(Before-and-after page screenshots)
________________
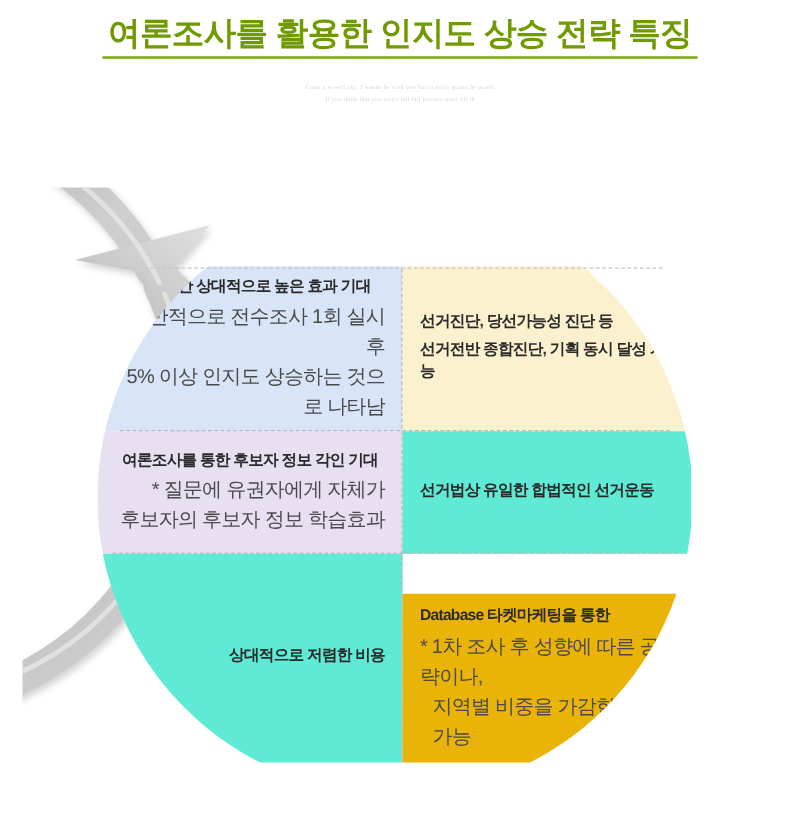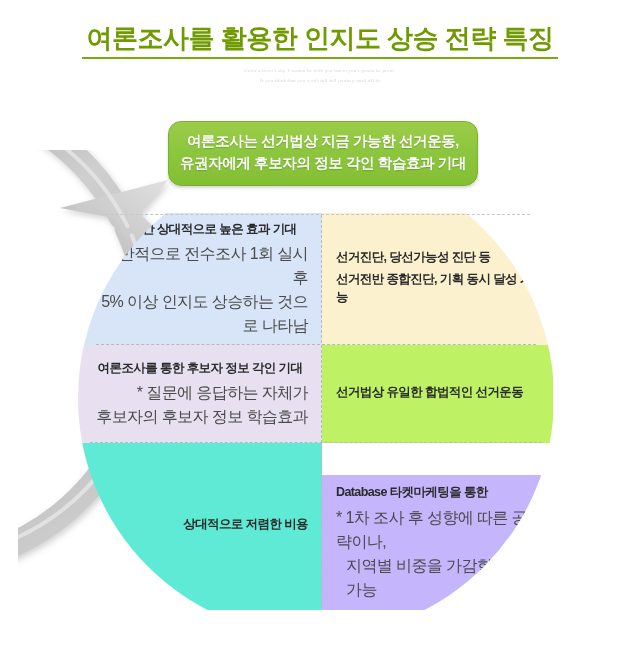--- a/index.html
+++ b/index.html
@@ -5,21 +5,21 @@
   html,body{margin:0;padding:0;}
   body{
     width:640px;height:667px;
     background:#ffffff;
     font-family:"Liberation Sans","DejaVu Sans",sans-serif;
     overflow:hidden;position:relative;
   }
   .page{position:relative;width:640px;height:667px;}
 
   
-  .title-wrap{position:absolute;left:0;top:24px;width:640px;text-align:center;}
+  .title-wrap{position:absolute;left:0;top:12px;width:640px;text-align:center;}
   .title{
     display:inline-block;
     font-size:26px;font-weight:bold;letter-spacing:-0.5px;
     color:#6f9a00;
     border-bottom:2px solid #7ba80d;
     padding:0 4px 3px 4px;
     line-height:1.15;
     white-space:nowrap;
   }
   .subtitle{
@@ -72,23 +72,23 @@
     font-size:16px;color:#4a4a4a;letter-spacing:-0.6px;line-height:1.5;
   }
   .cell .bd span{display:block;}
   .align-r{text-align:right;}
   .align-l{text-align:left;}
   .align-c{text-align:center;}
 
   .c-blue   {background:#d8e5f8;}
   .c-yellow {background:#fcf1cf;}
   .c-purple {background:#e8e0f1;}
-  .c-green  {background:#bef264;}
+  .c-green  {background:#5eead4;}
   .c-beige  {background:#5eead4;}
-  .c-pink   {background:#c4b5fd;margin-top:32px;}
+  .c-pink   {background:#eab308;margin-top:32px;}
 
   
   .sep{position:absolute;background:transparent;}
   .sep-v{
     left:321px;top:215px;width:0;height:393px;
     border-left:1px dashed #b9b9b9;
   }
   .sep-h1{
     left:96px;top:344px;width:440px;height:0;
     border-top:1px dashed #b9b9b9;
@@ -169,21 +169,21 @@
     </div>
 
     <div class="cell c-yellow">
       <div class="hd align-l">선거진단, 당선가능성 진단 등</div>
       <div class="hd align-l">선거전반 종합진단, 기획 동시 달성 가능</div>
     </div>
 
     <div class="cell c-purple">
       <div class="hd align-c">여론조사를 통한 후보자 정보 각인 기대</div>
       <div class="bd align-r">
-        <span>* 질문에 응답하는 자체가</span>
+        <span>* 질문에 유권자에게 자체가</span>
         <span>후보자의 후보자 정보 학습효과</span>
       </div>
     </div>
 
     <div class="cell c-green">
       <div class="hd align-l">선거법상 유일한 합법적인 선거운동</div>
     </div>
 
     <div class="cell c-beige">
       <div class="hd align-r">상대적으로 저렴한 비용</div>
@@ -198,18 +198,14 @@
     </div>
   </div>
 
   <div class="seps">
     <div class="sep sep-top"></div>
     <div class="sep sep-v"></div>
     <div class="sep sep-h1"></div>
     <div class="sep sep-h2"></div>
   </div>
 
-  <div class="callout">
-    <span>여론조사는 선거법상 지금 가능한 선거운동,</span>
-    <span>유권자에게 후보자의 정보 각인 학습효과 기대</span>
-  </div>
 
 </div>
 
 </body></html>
________________
▶ _ASSIGNED TASK_
Each line above should be output exactly, apart from the pictures.

▶ _RESULT_
--- a/index.html
+++ b/index.html
@@ -5,21 +5,21 @@
   html,body{margin:0;padding:0;}
   body{
     width:640px;height:667px;
     background:#ffffff;
     font-family:"Liberation Sans","DejaVu Sans",sans-serif;
     overflow:hidden;position:relative;
   }
   .page{position:relative;width:640px;height:667px;}
 
   
-  .title-wrap{position:absolute;left:0;top:24px;width:640px;text-align:center;}
+  .title-wrap{position:absolute;left:0;top:12px;width:640px;text-align:center;}
   .title{
     display:inline-block;
     font-size:26px;font-weight:bold;letter-spacing:-0.5px;
     color:#6f9a00;
     border-bottom:2px solid #7ba80d;
     padding:0 4px 3px 4px;
     line-height:1.15;
     white-space:nowrap;
   }
   .subtitle{
@@ -72,23 +72,23 @@
     font-size:16px;color:#4a4a4a;letter-spacing:-0.6px;line-height:1.5;
   }
   .cell .bd span{display:block;}
   .align-r{text-align:right;}
   .align-l{text-align:left;}
   .align-c{text-align:center;}
 
   .c-blue   {background:#d8e5f8;}
   .c-yellow {background:#fcf1cf;}
   .c-purple {background:#e8e0f1;}
-  .c-green  {background:#bef264;}
+  .c-green  {background:#5eead4;}
   .c-beige  {background:#5eead4;}
-  .c-pink   {background:#c4b5fd;margin-top:32px;}
+  .c-pink   {background:#eab308;margin-top:32px;}
 
   
   .sep{position:absolute;background:transparent;}
   .sep-v{
     left:321px;top:215px;width:0;height:393px;
     border-left:1px dashed #b9b9b9;
   }
   .sep-h1{
     left:96px;top:344px;width:440px;height:0;
     border-top:1px dashed #b9b9b9;
@@ -169,21 +169,21 @@
     </div>
 
     <div class="cell c-yellow">
       <div class="hd align-l">선거진단, 당선가능성 진단 등</div>
       <div class="hd align-l">선거전반 종합진단, 기획 동시 달성 가능</div>
     </div>
 
     <div class="cell c-purple">
       <div class="hd align-c">여론조사를 통한 후보자 정보 각인 기대</div>
       <div class="bd align-r">
-        <span>* 질문에 응답하는 자체가</span>
+        <span>* 질문에 유권자에게 자체가</span>
         <span>후보자의 후보자 정보 학습효과</span>
       </div>
     </div>
 
     <div class="cell c-green">
       <div class="hd align-l">선거법상 유일한 합법적인 선거운동</div>
     </div>
 
     <div class="cell c-beige">
       <div class="hd align-r">상대적으로 저렴한 비용</div>
@@ -198,18 +198,14 @@
     </div>
   </div>
 
   <div class="seps">
     <div class="sep sep-top"></div>
     <div class="sep sep-v"></div>
     <div class="sep sep-h1"></div>
     <div class="sep sep-h2"></div>
   </div>
 
-  <div class="callout">
-    <span>여론조사는 선거법상 지금 가능한 선거운동,</span>
-    <span>유권자에게 후보자의 정보 각인 학습효과 기대</span>
-  </div>
 
 </div>
 
 </body></html>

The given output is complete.